* [Document]
Un partenariat public-privé convaincant

Roberto Loat, de la division Prévention des dangers à l’OFEV, se souvient que le rôle du ruissellement avait déjà été identifié autour de l’an 2000. Il a cependant fallu attendre les chiffres de l’analyse nationale des crues d’août 2005 pour étayer l’ampleur du phénomène : « L’écoulement de surface est souvent responsable de plus de 50 % des dégâts résultant d’inondations. » Et les statistiques des assurances confirment ce constat. Les cartes qui répertorient les ruissellements font cependant encore largement défaut. Quelques cantons localisent certes ponctuellement les sites à risque à titre indicatif ou en spécifiant le sens de l’écoulement à l’aide de flèches. Mais, jusqu’ici, ce danger n’a pas fait l’objet d’un recensement systématique à l’échelle de la Suisse.

Afin de combler cette lacune, l’OFEV a entrepris de dresser une carte des dangers liés au ruissellement qui couvrira tout le pays. Il collabore à cet effet avec l’Association suisse des assurances (ASA) et l’Union intercantonale de réassurance (UIR), un organisme qui regroupe les établissements cantonaux d’assurance. Le projet est mené sous forme de partenariat public-privé (PPP) et la cartographie est effectuée au moyen de modélisations. Cela consiste à superposer sur un modèle numérique de terrain haute résolution une carte des caractéristiques du sol, lesquelles déterminent le comportement de l’eau. Un troisième élément est la pluviométrie enregistrée pendant une heure au cours d’un événement météorologique rare. La carte qui en résulte présente les voies d’écoulement des eaux superficielles, les surfaces concernées et les profondeurs d’eau prévisibles.

Élaboré en 2009 à Langnau am Albis (ZH), le procédé a ensuite été peaufiné à Verbier (VS), à Heiden (AR) et à Lyss (BE). « Une comparaison entre la carte et les dégâts effectivement inventoriés par les assurances révèle que cette méthode a fourni d’excellents résultats dans la plupart des cas, se réjouit Roberto Loat. Elle est toutefois moins précise en milieu intra-urbain. » En ville, les voies d’écoulement sont en effet influencées par les égouts, les routes, les constructions et le microrelief, soit des facteurs dont les jeux de données utilisés ne permettent qu’une représentation limitée. Mais l’expérience globalement positive a incité l’OFEV à envisager une cartographie de l’ensemble de la Suisse.

* [Consignes]
**a.** Traduisez en anglais cette phrase du texte sur le ruissellement : « Les cartes qui répertorient les ruissellements font cependant encore largement défaut. »
**b.** D'après le texte sur le ruissellement, en quelle année et dans quelle localité le procédé de cartographie a-t-il été élaboré ?
**c.** Reproduisez fidèlement, dans le texte sur le ruissellement, tout ce qui va de « Élaboré en 2009 » jusqu'à « l’ensemble de la Suisse. » inclus.
Les enregistrements qui suivent proviennent d'une autre source.

* [Données fournies]
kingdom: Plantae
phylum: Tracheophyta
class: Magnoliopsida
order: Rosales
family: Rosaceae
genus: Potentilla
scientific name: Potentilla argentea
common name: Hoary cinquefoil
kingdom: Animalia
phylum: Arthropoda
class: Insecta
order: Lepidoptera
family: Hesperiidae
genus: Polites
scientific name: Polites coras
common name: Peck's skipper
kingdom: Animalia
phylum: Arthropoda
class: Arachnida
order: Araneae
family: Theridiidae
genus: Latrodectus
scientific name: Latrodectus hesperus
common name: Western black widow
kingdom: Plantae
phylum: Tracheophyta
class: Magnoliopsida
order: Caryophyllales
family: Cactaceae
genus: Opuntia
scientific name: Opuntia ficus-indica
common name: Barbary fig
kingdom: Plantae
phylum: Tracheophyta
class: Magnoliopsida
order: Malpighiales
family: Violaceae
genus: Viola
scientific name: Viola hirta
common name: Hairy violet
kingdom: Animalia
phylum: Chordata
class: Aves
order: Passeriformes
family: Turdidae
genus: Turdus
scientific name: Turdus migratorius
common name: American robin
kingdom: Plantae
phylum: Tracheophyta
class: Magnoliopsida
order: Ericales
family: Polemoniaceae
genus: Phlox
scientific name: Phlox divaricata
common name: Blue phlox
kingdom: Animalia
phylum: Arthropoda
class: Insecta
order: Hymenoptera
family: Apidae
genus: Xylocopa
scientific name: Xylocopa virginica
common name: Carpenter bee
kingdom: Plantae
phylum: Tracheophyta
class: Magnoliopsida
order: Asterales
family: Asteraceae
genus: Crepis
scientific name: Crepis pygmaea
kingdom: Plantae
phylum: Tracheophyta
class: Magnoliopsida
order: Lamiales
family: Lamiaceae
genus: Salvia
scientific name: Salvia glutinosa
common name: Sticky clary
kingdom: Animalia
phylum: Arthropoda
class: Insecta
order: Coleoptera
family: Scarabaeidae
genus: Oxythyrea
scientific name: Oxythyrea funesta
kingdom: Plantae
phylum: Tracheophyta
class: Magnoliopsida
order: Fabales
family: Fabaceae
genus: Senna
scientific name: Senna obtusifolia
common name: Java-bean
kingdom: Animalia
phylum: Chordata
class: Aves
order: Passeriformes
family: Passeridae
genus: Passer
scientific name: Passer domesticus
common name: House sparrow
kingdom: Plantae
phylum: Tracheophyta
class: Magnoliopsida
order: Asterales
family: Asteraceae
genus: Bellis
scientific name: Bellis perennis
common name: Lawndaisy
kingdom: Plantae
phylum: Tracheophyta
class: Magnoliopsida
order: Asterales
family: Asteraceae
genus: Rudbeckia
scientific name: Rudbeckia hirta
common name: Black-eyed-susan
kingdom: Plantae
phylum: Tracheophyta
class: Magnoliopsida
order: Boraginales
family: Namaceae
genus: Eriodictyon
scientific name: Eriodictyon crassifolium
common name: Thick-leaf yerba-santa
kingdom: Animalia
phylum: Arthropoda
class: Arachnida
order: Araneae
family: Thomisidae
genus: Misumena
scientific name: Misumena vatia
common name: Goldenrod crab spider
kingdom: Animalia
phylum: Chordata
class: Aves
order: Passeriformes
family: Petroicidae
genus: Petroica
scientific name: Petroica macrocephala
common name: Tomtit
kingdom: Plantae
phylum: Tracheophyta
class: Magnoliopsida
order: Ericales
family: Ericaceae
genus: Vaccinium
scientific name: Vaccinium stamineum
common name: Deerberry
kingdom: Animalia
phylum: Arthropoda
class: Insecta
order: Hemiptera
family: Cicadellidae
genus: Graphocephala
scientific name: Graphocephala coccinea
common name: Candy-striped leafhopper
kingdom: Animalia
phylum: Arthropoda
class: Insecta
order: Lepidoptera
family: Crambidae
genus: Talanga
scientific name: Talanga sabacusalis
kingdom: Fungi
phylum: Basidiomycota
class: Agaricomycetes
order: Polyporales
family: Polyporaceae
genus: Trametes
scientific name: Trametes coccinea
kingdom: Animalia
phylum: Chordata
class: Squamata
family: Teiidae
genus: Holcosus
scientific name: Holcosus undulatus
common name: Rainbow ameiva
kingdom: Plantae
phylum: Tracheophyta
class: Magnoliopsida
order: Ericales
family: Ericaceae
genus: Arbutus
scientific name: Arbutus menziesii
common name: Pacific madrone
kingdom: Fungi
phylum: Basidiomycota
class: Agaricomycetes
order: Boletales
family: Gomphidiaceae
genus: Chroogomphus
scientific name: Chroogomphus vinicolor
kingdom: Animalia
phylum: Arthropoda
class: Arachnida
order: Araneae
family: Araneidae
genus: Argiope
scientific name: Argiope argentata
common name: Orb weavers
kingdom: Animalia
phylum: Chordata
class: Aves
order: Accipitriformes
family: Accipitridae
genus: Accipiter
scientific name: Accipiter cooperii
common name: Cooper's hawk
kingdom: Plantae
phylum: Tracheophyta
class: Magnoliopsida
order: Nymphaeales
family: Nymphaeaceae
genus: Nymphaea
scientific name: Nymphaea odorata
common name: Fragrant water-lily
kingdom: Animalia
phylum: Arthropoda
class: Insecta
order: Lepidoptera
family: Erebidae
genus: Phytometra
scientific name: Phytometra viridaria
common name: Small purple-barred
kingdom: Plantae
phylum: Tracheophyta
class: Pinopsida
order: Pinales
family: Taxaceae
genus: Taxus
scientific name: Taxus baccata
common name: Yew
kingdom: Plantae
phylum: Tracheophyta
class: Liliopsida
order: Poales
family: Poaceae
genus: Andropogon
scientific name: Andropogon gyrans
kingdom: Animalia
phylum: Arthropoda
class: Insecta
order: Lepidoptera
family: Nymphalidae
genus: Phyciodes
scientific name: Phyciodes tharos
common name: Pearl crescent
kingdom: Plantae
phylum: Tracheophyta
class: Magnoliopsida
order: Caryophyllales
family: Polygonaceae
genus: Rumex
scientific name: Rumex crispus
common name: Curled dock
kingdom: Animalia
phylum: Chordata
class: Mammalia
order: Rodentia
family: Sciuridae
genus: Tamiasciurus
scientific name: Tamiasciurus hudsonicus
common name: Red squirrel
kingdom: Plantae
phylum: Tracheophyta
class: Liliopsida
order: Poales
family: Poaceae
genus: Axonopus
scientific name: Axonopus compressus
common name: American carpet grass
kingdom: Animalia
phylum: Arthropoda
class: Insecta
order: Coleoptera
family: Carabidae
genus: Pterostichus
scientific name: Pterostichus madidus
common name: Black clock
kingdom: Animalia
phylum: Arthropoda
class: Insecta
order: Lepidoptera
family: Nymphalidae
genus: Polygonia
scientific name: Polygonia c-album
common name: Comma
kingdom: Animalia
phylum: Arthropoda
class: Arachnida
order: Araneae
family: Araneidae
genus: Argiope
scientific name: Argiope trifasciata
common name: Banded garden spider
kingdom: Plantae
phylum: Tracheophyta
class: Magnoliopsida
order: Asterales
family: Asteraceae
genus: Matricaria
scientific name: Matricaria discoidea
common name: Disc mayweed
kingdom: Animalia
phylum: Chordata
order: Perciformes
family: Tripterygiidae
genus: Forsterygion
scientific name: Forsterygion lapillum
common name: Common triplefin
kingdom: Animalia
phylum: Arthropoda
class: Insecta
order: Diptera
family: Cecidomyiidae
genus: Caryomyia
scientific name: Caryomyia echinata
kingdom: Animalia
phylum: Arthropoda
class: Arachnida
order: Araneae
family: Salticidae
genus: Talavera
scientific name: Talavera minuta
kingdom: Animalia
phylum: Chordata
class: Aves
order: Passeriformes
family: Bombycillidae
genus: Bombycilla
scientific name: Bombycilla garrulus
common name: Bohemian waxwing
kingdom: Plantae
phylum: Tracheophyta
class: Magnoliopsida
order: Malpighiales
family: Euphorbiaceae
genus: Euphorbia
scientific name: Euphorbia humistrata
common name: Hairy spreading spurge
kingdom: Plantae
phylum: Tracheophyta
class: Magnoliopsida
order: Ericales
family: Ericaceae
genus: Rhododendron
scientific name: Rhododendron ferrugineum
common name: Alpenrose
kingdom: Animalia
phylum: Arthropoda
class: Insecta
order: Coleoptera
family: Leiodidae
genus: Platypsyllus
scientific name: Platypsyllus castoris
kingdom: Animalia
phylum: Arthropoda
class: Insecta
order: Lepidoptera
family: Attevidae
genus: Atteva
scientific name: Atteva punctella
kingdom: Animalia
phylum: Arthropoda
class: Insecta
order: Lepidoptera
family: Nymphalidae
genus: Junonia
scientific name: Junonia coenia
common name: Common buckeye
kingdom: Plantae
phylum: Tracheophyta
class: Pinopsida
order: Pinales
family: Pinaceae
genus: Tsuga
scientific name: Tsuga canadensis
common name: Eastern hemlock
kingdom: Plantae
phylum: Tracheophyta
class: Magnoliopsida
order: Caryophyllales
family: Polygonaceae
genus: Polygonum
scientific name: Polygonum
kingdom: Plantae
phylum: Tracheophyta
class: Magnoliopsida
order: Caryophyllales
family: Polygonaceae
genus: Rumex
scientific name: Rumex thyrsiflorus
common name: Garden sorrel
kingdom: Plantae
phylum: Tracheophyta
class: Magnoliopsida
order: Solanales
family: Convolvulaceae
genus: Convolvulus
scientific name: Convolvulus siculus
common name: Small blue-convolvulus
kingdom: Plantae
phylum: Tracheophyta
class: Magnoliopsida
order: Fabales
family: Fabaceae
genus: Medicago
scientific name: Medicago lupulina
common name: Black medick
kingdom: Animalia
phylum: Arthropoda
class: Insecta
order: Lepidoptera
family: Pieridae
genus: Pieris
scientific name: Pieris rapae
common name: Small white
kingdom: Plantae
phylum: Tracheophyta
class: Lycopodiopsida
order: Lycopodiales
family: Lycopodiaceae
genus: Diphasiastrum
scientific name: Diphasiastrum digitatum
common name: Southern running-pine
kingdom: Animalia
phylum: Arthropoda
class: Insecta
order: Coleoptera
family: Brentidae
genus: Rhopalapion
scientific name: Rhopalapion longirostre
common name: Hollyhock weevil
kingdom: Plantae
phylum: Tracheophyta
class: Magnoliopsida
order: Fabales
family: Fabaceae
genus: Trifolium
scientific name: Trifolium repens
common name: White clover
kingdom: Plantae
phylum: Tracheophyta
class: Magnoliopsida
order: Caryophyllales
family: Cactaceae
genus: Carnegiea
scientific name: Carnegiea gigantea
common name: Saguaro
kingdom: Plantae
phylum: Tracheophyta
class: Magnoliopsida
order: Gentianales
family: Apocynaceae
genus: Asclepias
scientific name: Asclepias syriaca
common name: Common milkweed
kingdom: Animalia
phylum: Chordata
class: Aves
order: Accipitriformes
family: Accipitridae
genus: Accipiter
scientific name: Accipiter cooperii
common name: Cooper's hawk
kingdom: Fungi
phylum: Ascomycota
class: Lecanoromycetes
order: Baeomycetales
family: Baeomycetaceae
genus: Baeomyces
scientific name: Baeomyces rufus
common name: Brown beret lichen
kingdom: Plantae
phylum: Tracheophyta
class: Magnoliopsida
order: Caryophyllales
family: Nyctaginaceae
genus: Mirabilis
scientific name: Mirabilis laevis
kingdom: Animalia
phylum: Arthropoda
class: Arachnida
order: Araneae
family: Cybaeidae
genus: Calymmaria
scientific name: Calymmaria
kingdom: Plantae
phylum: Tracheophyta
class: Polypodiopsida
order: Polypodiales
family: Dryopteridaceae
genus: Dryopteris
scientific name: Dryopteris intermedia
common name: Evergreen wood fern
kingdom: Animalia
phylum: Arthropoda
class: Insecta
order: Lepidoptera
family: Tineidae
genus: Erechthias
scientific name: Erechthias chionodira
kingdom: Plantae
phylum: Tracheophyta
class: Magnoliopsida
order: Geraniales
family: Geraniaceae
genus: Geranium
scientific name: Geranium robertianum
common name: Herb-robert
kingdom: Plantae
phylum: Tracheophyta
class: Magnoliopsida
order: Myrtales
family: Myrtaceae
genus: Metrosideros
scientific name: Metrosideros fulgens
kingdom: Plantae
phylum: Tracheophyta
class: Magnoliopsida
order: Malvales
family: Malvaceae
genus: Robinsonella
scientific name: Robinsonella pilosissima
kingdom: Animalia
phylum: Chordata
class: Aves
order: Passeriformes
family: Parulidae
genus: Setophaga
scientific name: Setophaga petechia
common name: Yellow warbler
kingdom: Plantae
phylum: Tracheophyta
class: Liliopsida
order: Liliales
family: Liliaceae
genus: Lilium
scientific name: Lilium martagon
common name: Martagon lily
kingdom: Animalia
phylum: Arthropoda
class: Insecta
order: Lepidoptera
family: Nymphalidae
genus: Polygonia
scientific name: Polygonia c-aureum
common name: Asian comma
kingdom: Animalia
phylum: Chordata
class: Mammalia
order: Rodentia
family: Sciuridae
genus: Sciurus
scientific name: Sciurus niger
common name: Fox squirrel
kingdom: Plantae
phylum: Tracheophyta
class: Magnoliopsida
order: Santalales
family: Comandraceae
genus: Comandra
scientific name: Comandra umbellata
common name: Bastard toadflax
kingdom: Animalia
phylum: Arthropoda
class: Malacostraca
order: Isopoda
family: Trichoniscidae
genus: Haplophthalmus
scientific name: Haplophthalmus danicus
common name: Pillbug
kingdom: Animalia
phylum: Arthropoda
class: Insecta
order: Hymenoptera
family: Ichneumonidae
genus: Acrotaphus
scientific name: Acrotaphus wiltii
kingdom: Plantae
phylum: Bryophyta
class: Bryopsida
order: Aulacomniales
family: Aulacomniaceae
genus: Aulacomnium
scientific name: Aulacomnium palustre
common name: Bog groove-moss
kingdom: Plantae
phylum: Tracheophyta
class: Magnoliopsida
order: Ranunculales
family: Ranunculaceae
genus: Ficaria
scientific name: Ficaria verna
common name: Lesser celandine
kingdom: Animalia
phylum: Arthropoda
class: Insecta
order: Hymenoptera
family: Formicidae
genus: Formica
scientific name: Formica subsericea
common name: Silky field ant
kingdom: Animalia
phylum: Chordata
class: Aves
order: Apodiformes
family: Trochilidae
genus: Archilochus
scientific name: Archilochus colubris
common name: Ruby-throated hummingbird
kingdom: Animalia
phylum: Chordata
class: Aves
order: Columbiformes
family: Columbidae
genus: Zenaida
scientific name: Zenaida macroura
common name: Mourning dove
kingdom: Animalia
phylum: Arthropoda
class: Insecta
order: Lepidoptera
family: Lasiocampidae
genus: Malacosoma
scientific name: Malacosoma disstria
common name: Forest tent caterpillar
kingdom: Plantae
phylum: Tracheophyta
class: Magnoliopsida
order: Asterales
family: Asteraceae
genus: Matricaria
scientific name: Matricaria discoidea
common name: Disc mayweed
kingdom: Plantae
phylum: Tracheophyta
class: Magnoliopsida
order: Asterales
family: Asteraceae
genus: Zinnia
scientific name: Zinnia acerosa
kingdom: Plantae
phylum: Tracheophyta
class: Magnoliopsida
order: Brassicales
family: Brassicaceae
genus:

* [Résultats]
**a.** However, maps that record surface runoff are still largely lacking.

**b.** En 2009, à Langnau am Albis (ZH).

**c.**
Élaboré en 2009 à Langnau am Albis (ZH), le procédé a ensuite été peaufiné à Verbier (VS), à Heiden (AR) et à Lyss (BE). « Une comparaison entre la carte et les dégâts effectivement inventoriés par les assurances révèle que cette méthode a fourni d’excellents résultats dans la plupart des cas, se réjouit Roberto Loat. Elle est toutefois moins précise en milieu intra-urbain. » En ville, les voies d’écoulement sont en effet influencées par les égouts, les routes, les constructions et le microrelief, soit des facteurs dont les jeux de données utilisés ne permettent qu’une représentation limitée. Mais l’expérience globalement positive a incité l’OFEV à envisager une cartographie de l’ensemble de la Suisse.